Obtaining meaningful data from an unprepared text by automatically processing with author's linguistic tools (based on the material of electronic Chinese media)

Authors
GOROZHANOV A.I., KRASIKOVA E.A.
Affiliation
Moscow State Linguistic University
Issue 54
Pages
115-138

The article is devoted to the possibilities of the author's software package "Balanced linguistic corpus generator and corpus manager" for finding and analyzing the use of various parts of speech in the texts of electronic Chinese media. During the research, the technical parameters of the analyzed parts of speech were studied, as well as some functional features of the software were described. The created module "Chinese language" made it possible to assemble a balanced linguistic corpus with a volume of 18341 tokens and perform a number of search queries for this corpus. In particular, successful attempts were made to identify sentences containing nouns, adjectives, verbs, numerals and particles. Also, during the corpus experiment, which was the main research method along with the methods of professionally oriented programming, modeling and analysis, it was found that, unlike Indo-European languages (Russian, English and German), in which the software package was previously tested, the Chinese language introduces features into the algorithm for filling the database with lemmas and tokens, which was promptly taken into account during the work.

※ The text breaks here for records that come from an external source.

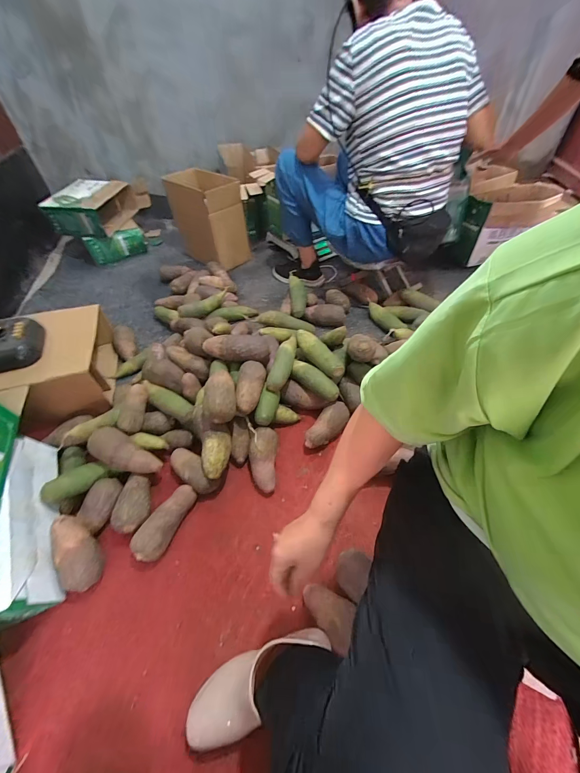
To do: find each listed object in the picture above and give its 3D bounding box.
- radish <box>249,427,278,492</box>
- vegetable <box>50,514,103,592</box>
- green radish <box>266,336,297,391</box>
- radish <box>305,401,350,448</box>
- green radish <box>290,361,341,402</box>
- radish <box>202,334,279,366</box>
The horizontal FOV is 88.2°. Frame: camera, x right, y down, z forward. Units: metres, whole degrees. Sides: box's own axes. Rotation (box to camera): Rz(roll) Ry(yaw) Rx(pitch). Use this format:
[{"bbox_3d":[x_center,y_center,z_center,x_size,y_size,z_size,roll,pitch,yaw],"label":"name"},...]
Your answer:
[{"bbox_3d":[-0.067,0.177,0.742,0.072,0.049,0.155,-5,65,0],"label":"radish"},{"bbox_3d":[-0.443,0.346,0.624,0.074,0.105,0.135,-31,54,-22],"label":"vegetable"},{"bbox_3d":[-0.015,-0.071,0.834,0.049,0.047,0.178,12,51,13],"label":"green radish"},{"bbox_3d":[0.102,0.107,0.797,0.062,0.063,0.153,29,56,25],"label":"radish"},{"bbox_3d":[0.065,-0.010,0.836,0.153,0.068,0.058,35,59,29],"label":"green radish"},{"bbox_3d":[-0.148,-0.106,0.828,0.194,0.058,0.064,-5,49,-1],"label":"radish"}]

The linguistic and statistical data obtained during the inquiries were subjected to a thorough analysis, as a result of which it was found that the error in determining the declared parts of speech is about 7%. The prospects of the study are the optimization of data search within the framework of the "Chinese language" module, in general, and the compilation of data banks for individual parts of speech and proper names, as well as the formation of a list of "stop words" to reduce the error, in particular.

This artiсle is available under Creative Commons Attribution 4.0 International License.